Тут Димка увидел на полу лакированные ботинки спящего на нижней полке пассажира с усиками, который лежал на спине, вытянув вдоль тела руки. Димка догадался, что сапогам наверху не место, тем более таким грязным. И он принялся разуваться. Разуваться начал и Рыжий. Боясь присесть на койки своих соседей, они неуклюже толкали друг друга и прыгали на одной ноге. Чуть не свалившись на даму, которая еще не успела оправиться от пережитого страха, Рыжий, наконец, сел на пол и стал снимать с ноги тесный сапог.
Удушливый запах потных портянок волнами поплыл по купе. Даже Димка, у которого третий день был насморк, и тот покосился на Рыжего: уж больно ядовито несло от его портянок.

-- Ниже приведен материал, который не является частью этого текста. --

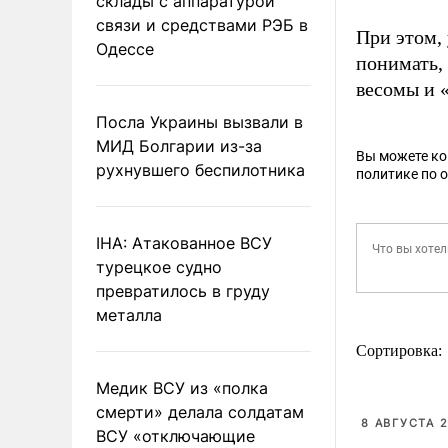
склады с аппаратурой
связи и средствами РЭБ в
При этом,
Одессе
понимать,
весомы и 
Посла Украины вызвали в
МИД Болгарии из-за
Вы можете к
рухнувшего беспилотника
политике по 
IHA: Атакованное ВСУ
турецкое судно
превратилось в груду
металла
Сортировка:
Медик ВСУ из «полка
смерти» делала солдатам
8 АВГУСТА 2
ВСУ «отключающие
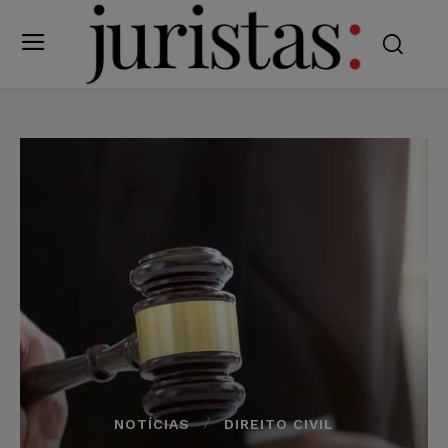
NOTÍCIAS
DIREITO CIVIL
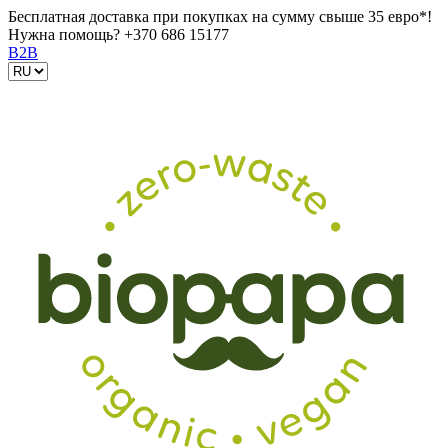
Бесплатная доставка при покупках на сумму свыше 35 евро*!
Нужна помощь?
+370 686 15177
B2B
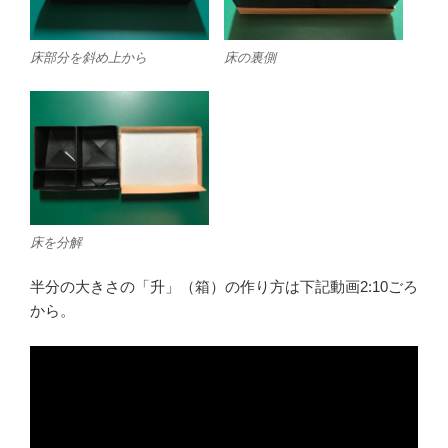
床部分を斜め上から
床の裏側
床を分解
半分の大きさの「升」（箱）の作り方は下記動画2:10ごろ
から。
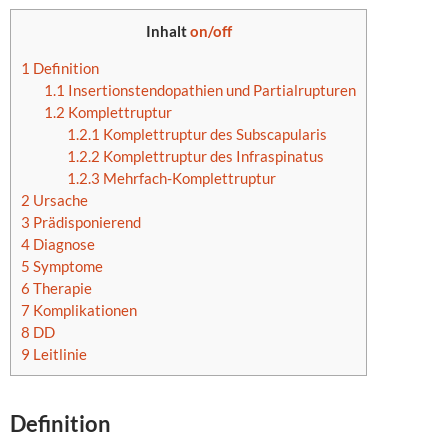
Inhalt
on/off
1
Definition
1.1
Insertionstendopathien und Partialrupturen
1.2
Komplettruptur
1.2.1
Komplettruptur des Subscapularis
1.2.2
Komplettruptur des Infraspinatus
1.2.3
Mehrfach-Komplettruptur
2
Ursache
3
Prädisponierend
4
Diagnose
5
Symptome
6
Therapie
7
Komplikationen
8
DD
9
Leitlinie
Definition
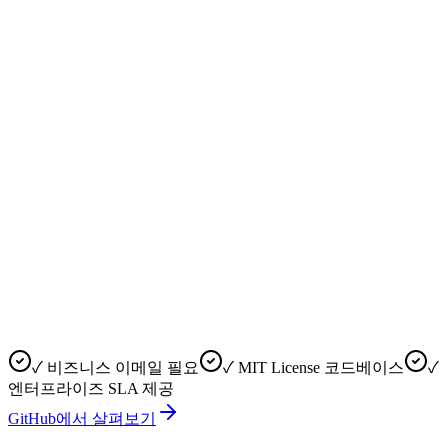
✓ 비즈니스 이메일 필요
✓ MIT License 코드베이스
✓
엔터프라이즈 SLA 제공
GitHub에서 살펴보기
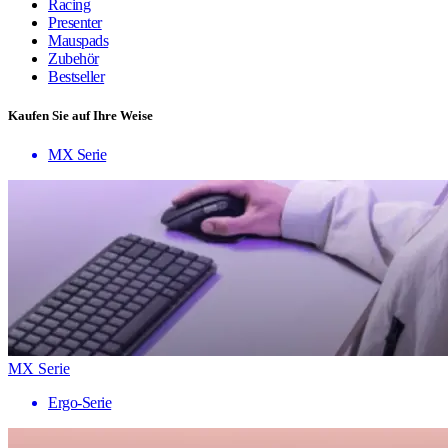
Racing
Presenter
Mauspads
Zubehör
Bestseller
Kaufen Sie auf Ihre Weise
MX Serie
MX Serie
Ergo-Serie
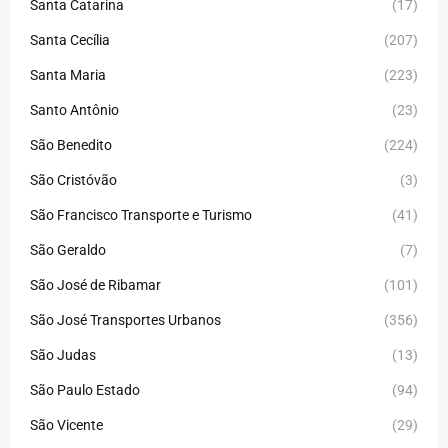
Santa Catarina
(17)
Santa Cecília
(207)
Santa Maria
(223)
Santo Antônio
(23)
São Benedito
(224)
São Cristóvão
(3)
São Francisco Transporte e Turismo
(41)
São Geraldo
(7)
São José de Ribamar
(101)
São José Transportes Urbanos
(356)
São Judas
(13)
São Paulo Estado
(94)
São Vicente
(29)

— Ну и ну!.. — укоризненным шепотком упрекнул его Димка.
— А от самого-то еще почище… — огрызнулся Рыжий и старался побыстрее засунуть влажные портянки в голенище сапог.
Потом они, как по команде, ласточками взвились на свои полки.
Димка заметил, как пассажир с черными усиками на секунду открыл глаза и, наткнувшись на взгляд Димки, тут же закрыл их. Вначале Димка не придал этому никакого значения. Поудобнее примостив в изголовье мешок с продуктами, он накрылся полушубком и жестом дал понять Рыжему: как всем порядочным пассажирам в мягких вагонах, им полагается спать. Но у Рыжего получилась оплошность. Пока он возился с мешком, никак не укладывающимся так, чтоб на него можно было удобно положить голову, из кармана его брюк посыпалась вниз махорка. Попал или не попал табак в глаза или в рот даме в цветастом халате, но она так исступленно принялась плеваться и махать руками, что Рыжий в испуге прижался к стенке и натянул на голову длинное пальто, перешитое из отцовской шинели.
— Что вы делаете?! Вы же сыплете на меня табак!
— Извините, тетенька, это я нечаянно, карман худой, — виновато пробурчал Рыжий и еще плотней прижался к стене. В голове его мелькнуло опасение — чего доброго возьмут да и ссадят на следующей станции за такие штуки, даже билета не отдадут.
Наконец дама успокоилась. Укладываясь в постель, она достала из сумочки флакон духов и принялась разбрызгивать их на подушку, на пол, на постель… В ноздри Димке ударило ароматом. Так хорошо пахнет только в парикмахерской, в центре села, куда он ходил в два месяца раз стричься. Правда, на одеколон не было денег, но он видел, как другие одеколонятся.
Дама в халате выключила большой свет и оставила слабо мерцающий софитный ночничок.
Димке не спалось. Личность пассажира с усиками ему показалась подозрительной. А потом — зачем он сквозь прищур смотрел на них, когда они раздевались? Почему он сразу закрыл глаза и притворился спящим, когда встретился взглядом с ним?
Тревожные мысли одна за другой поползли нелепой чередой в усталой Димкиной голове. Откуда ни возьмись, на ум пришел рассказ соседа, который недавно приехал из Новосибирска и насмотрелся там таких ужасов, что зарекся совсем ездить в город. Евлампий, так звали соседа, говорил, что настоящие крупные воры ходят в лакированных штиблетах, при часах, носят шляпы и ставят на зуб золотую коронку. О нем никогда не подумаешь, что он вор. А обделает так, что и глазом не моргнешь, как останешься без денег и без документов.
Димка вытянул голову и пристально посмотрел на спящего внизу соседа. И на этот раз ему показалось, что гражданин с усиками сквозь узкий прищур из-под опущенных длинных ресниц смотрит на него и улыбается краешками губ. У этого тоже золотые зубы и модные лакированные штиблеты. Димка начал искать взглядом шляпу. Шляпы не было видно. Закрыв глаза, он целиком превратился в слух. Решил не спать до утра. Днем будут спать с Рыжим поочередно, как наказывала мать.
За какой-то час он несколько раз вытягивал голову и посматривал за своими сапогами. Димка не раз слыхал, что вор не гнушается ничем. Остаться без сапог в чужих краях, да еще зимой — невеселое дело.
Не знал и не подозревал Димка, что дама в пестром халате ни на секунду не сомкнула глаз: каждое высовывание головы Димки ей казалось разведкой. «Ждут, когда усну…» — думала она и громко кашляла, давая знать, что она не спит, что она не из тех, кого легко обчистить.